On the tech breakout call: Greg, Chris, Karthik, John
"Metadictionary" Prototype
Goal: to build a proof-of-concept web-based software service that acts as a public registry of metadata terms from all domains and from all parts of "metadata speech".
- Anyone can search and read term definitions (without registration).
- After authentication (after one-time account registration), anyone can add new terms.
- New terms may be similar to or propose alternate definitions for existing terms.
- Every term has a unique concept identifier in addition to a (not nec. unique) natural language string.
- Anyone can refine their own terms at will when part of the "vernacular".
- No one can change a term once it is "canonical" or "archival".

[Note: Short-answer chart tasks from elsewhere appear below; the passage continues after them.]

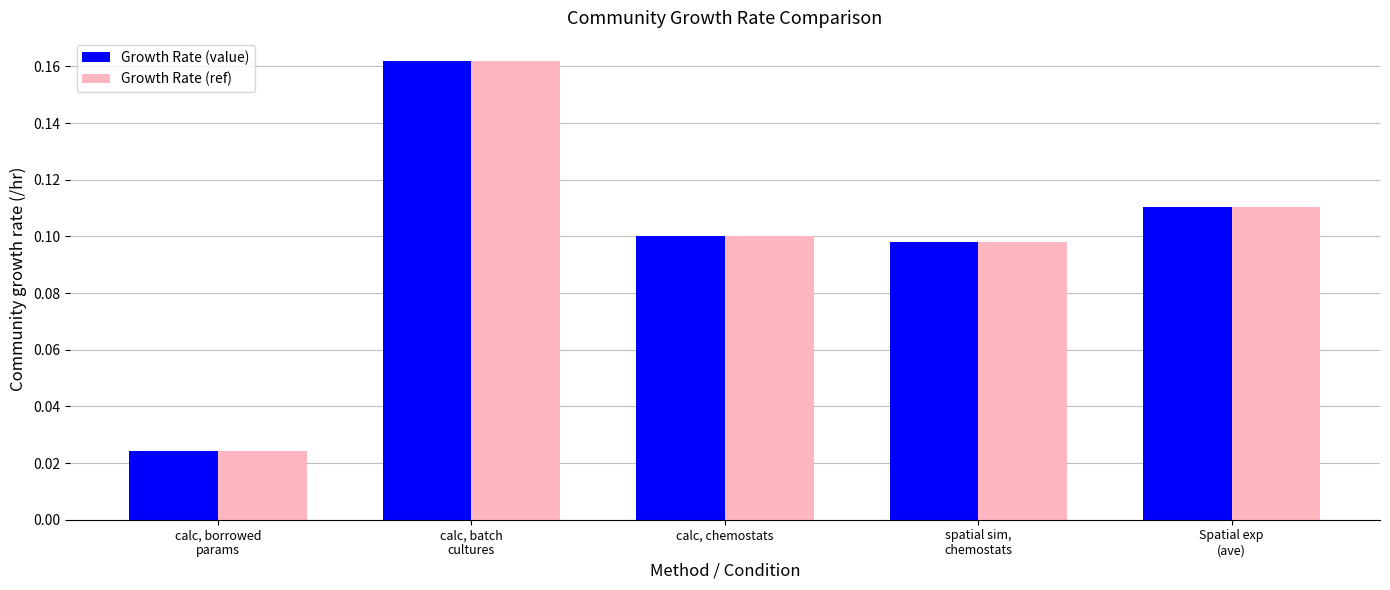

List the labels in order of Growth Rate (ref) value, smallest first.

calc, borrowed
params, spatial sim,
chemostats, calc, chemostats, Spatial exp
(ave), calc, batch
cultures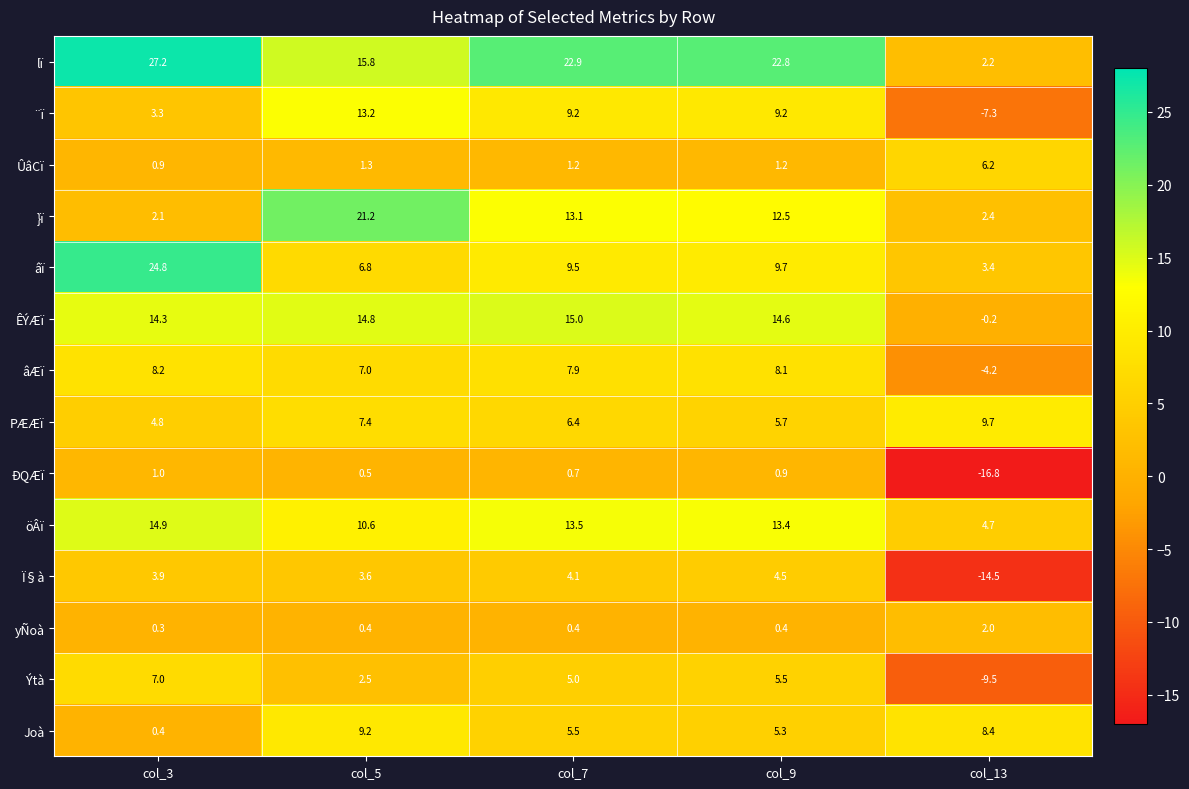

How many values in the ÐQÆï series exceed 0?

4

- New terms enter the vernacular (similar to Internet Draft) and auto-expire in 6 months unless renewed.
- It is risky to use terms in the vernacular
- Auto-expire terms are inactive but still visible in the archive.
- Platform : python, NLP tools
- Github: open source, Modified 3-clause BSD license
- Flask: browserable demo on local server (localhost)

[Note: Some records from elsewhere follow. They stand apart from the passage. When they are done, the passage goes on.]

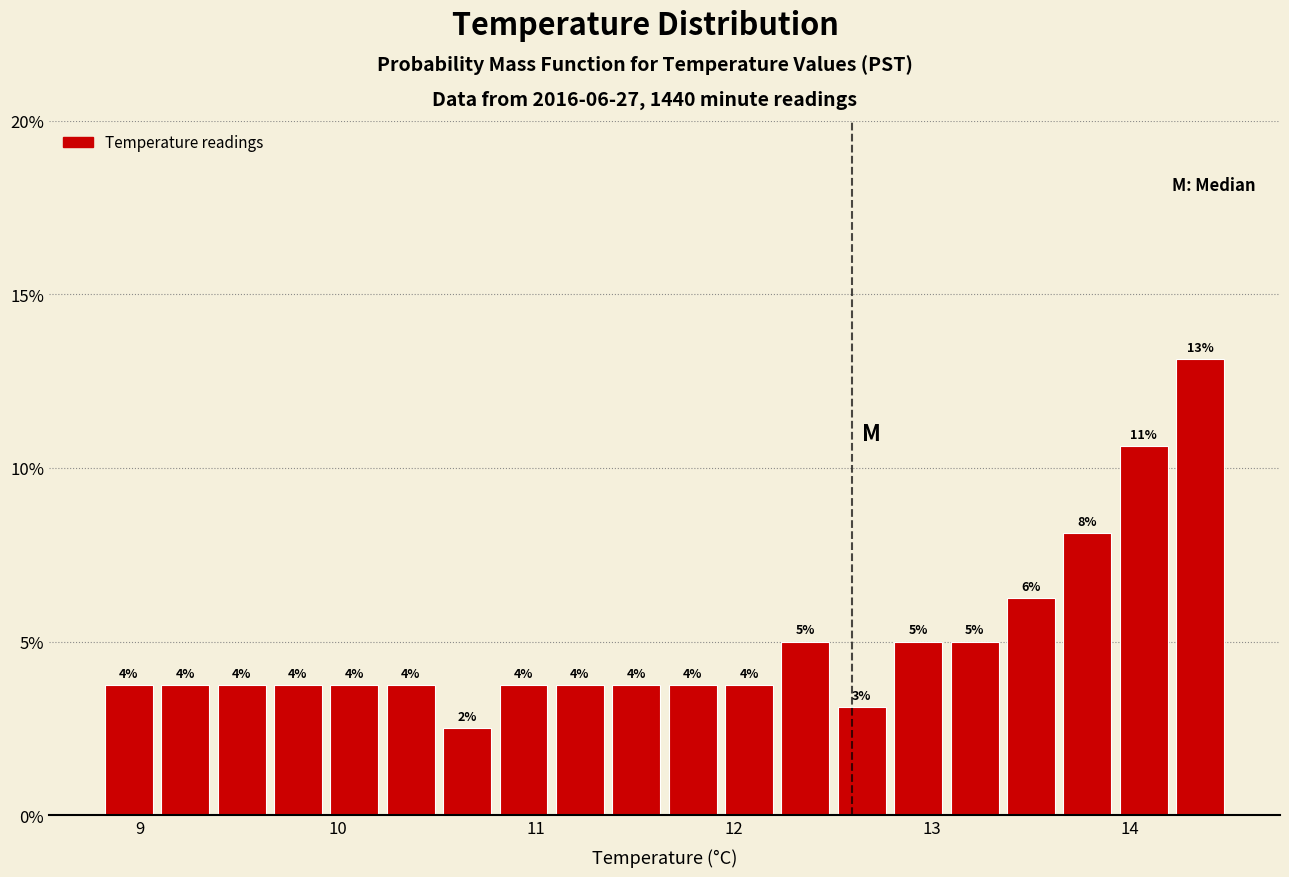

Read against the x-axis, roughly where is the centre of the tallest bar?

14.4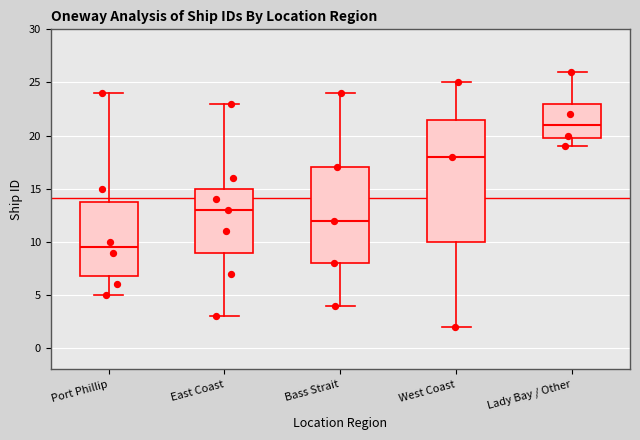

Reading left to right, transcribe this box plot: for each box, give where its median line is, the range the box spans, and where its two whiskers end, as read against the y-axis. The values are not printed on the chart, so give them approximately, as read against the axis.

Port Phillip: median 9.5, box 7.0 to 14.0, whiskers 5.0 to 24.0
East Coast: median 13.0, box 9.0 to 15.0, whiskers 3.0 to 23.0
Bass Strait: median 12.0, box 8.0 to 17.0, whiskers 4.0 to 24.0
West Coast: median 18.0, box 10.0 to 21.5, whiskers 2.0 to 25.0
Lady Bay / Other: median 21.0, box 20.0 to 23.0, whiskers 19.0 to 26.0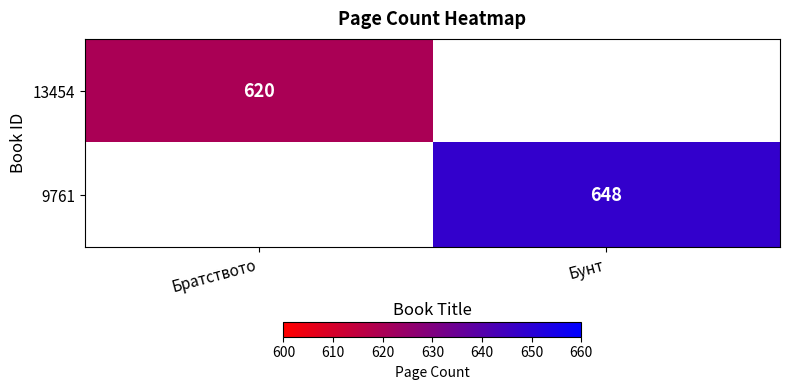

The value of 9761 at Бунт is 1094. True or false?

False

- Heroku: playground for developers hosted free on the internet (limited resources)
- Starter vocabulary: dublincore.org (15 terms and definitions)
- Term structure: term (natural language string), unique concept id (string), definition (string)
- important: expect term structure/schema to change often
- optional later: up/down votes, example section, synonyms, antonyms, see also
- concept ids from EZID?
- semantically significant subparts: ??? eg, "temperature" of X in units Y is number N
- special category for interoperability: elements for time and place (lat,lon,elevation)
- special connector terms: ??? "per" "by" ("squared" "cubed") "of" "in"
- Managing term evolution:
- identifiers, versions, version numbers, stable reference, "replaces", "obsoletes"
- Term classes ???
- Vernacular (unstable rapidly evolving)
- Canonical (stable)
- Archival (stable, obsoleted canonical and expired vernacular)
- Reputation-based voting -- support now or later?
- For Chris to read up on between today and June 3
- Heroku, Flask, EZID API, Python NLP tools
- ??? = suggested topic for Chicago
Useful libraries: nltk, simplenlp, nl and langtools.
Good book for Chris to read through: http://www.amazon.com/Natural-Language-Processing-Python-ebook/dp/B0043D2E22/ref=sr_1_1?ie=UTF8&qid=1369759546&sr=8-1&keywords=natural+language+python
Github usernames:
Karthik: karthikram
John: jkunze
Jim:
Greg:
Nassib:
Chris: cjpatton
e.g. Flask app. Can be spun up locally or quickly deployed on heroku for easy sharing.
http://markx.herokuapp.com/